There are three aspects to risk budgeting:

- The risk budget identifies the total amount of risk and allocates the risk to a portfolio’s constituent parts.
- An optimal risk budget allocates risk efficiently.
- The process of finding the optimal risk budget is risk budgeting.

The goal of risk budgeting is to maximize return per unit of risk—whether overall market risk in an asset allocation setting or active risk in an asset allocation implementation setting.

Absolute contribution to total risk (ACTR) is the asset classes’ contribution to portfolio volatility.

By estimating each asset classes’ marginal contribution to total risk (MCTR), we can (1) see what happens to portfolio risk as we change individual allocations, (2) identify optimal allocations, and (3) develop a risk budget.

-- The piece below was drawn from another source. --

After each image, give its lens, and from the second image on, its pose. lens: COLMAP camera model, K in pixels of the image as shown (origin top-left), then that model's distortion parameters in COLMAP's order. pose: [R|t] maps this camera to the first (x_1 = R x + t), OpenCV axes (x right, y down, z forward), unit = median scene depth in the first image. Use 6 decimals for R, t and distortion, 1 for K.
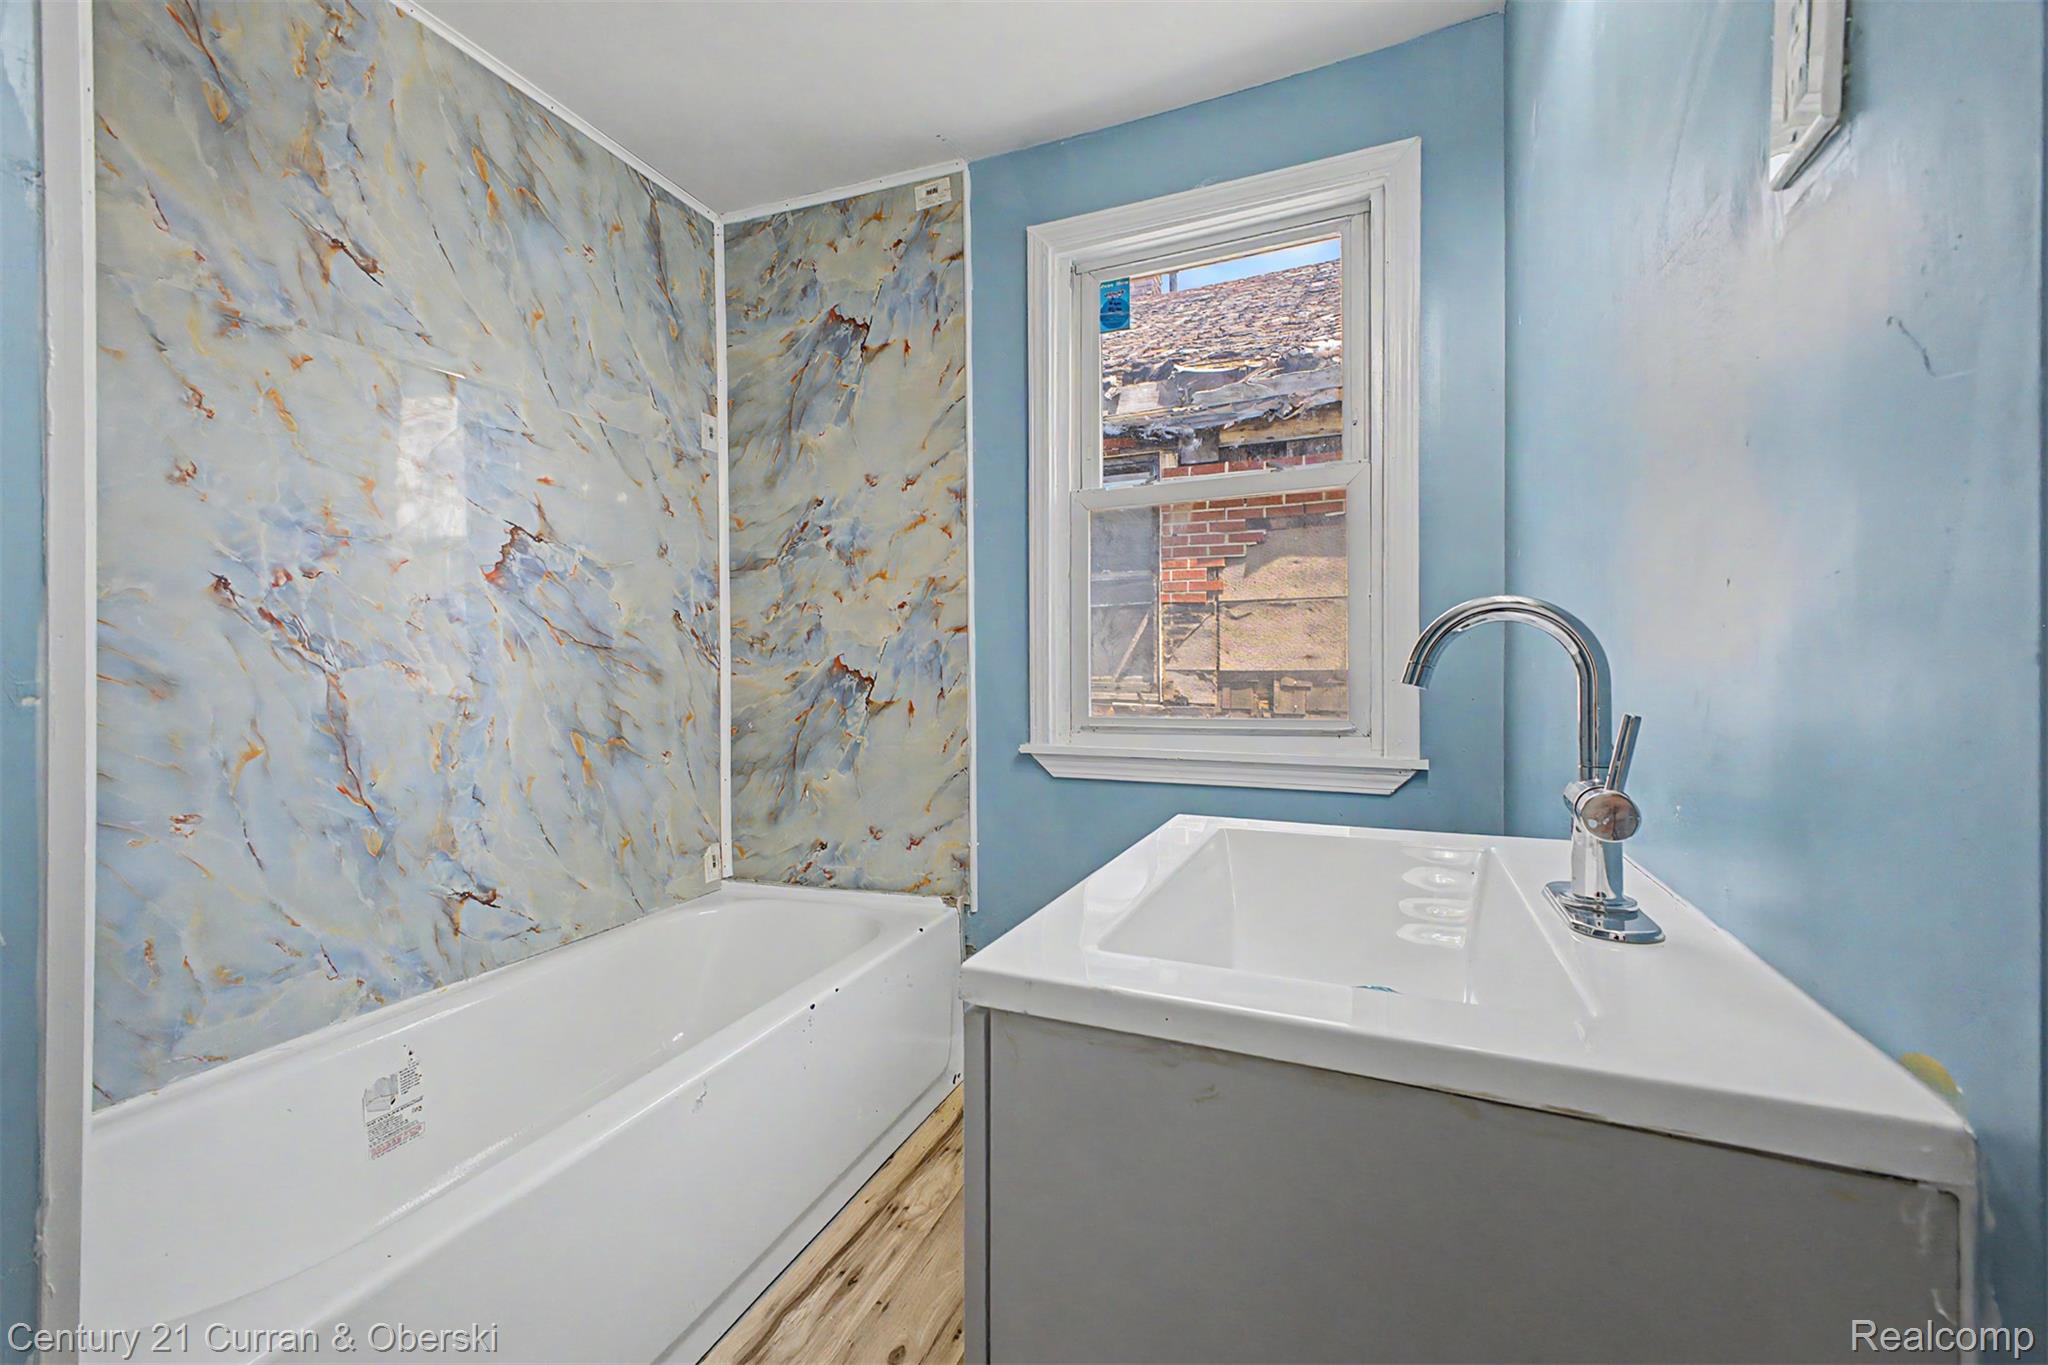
lens RADIAL K [[817.0, 0, 1023.1], [0, 817.0, 667.9], [0, 0, 1]] dist [0.016733, -0.004199]
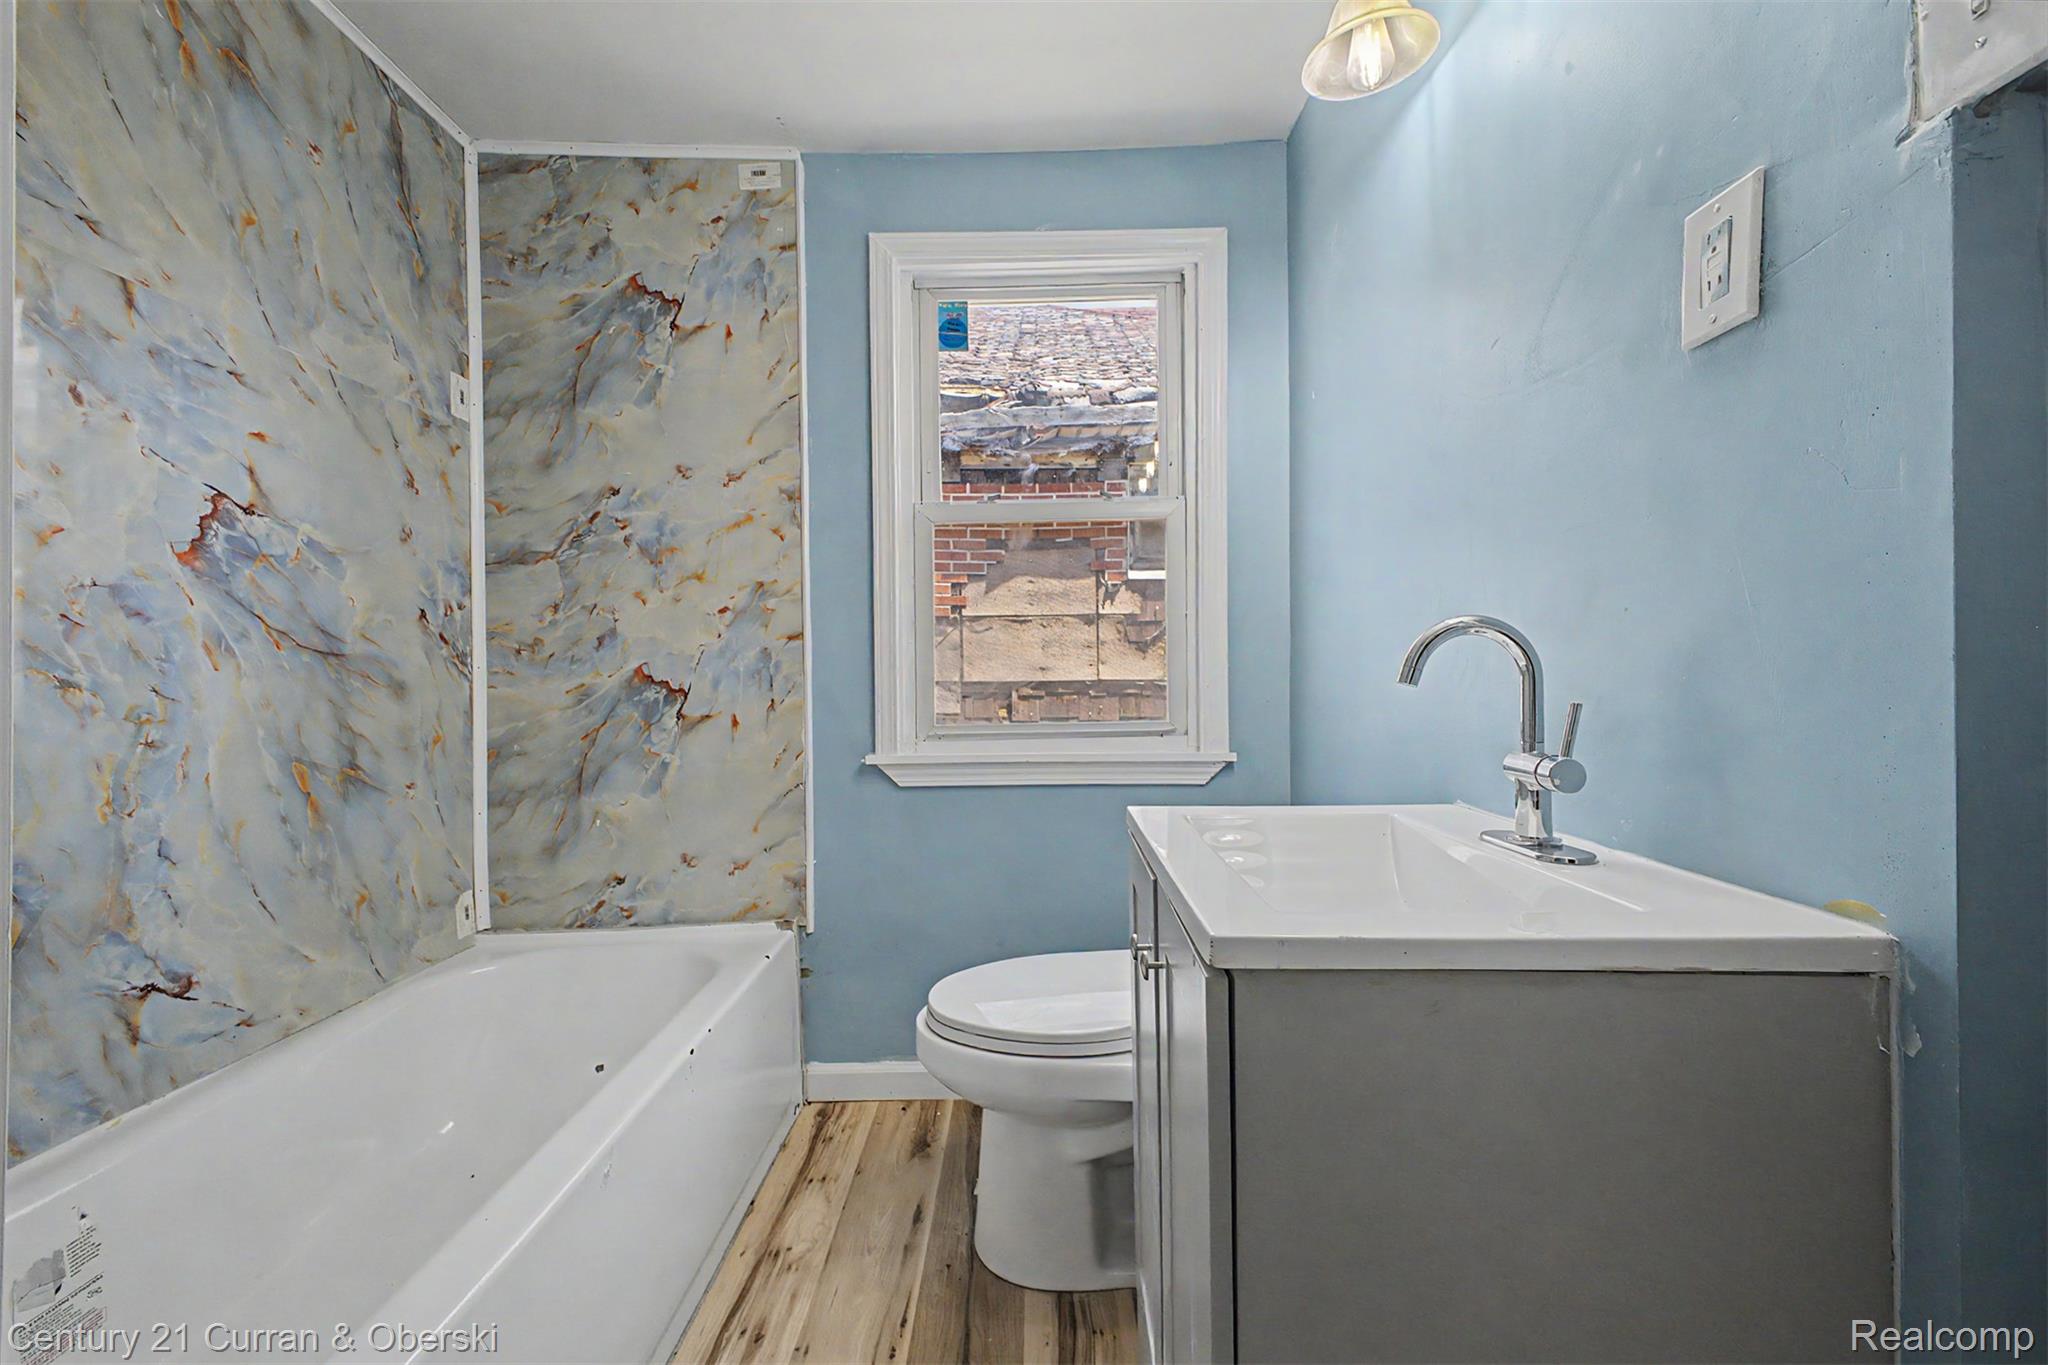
lens RADIAL K [[809.4, 0, 1036.8], [0, 809.4, 676.8], [0, 0, 1]] dist [0.003738, -0.000205]
pose [[0.925218, -0.003600, 0.379419, -0.171707], [0.005578, 0.999976, -0.004114, 0.003951], [-0.379395, 0.005923, 0.925216, 0.020165]]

Marginal contribution to total risk: | MCTR_{i} | = (beta of asset class_{i} with respect to the portfolio)(total portfolio risk as measured by standard deviation) |

Absolute contribution to total risk: | ACTR_{i} | = (weight_{i})(MCTR_{i}) |

% of risk contributed by position_{i}= ACTR_{i} / total portfolio risk |

The optimal allocations to each asset class occur when the ratio of excess return to MCTR is equal for all asset classes and is equal to the portfolio Sharpe ratio.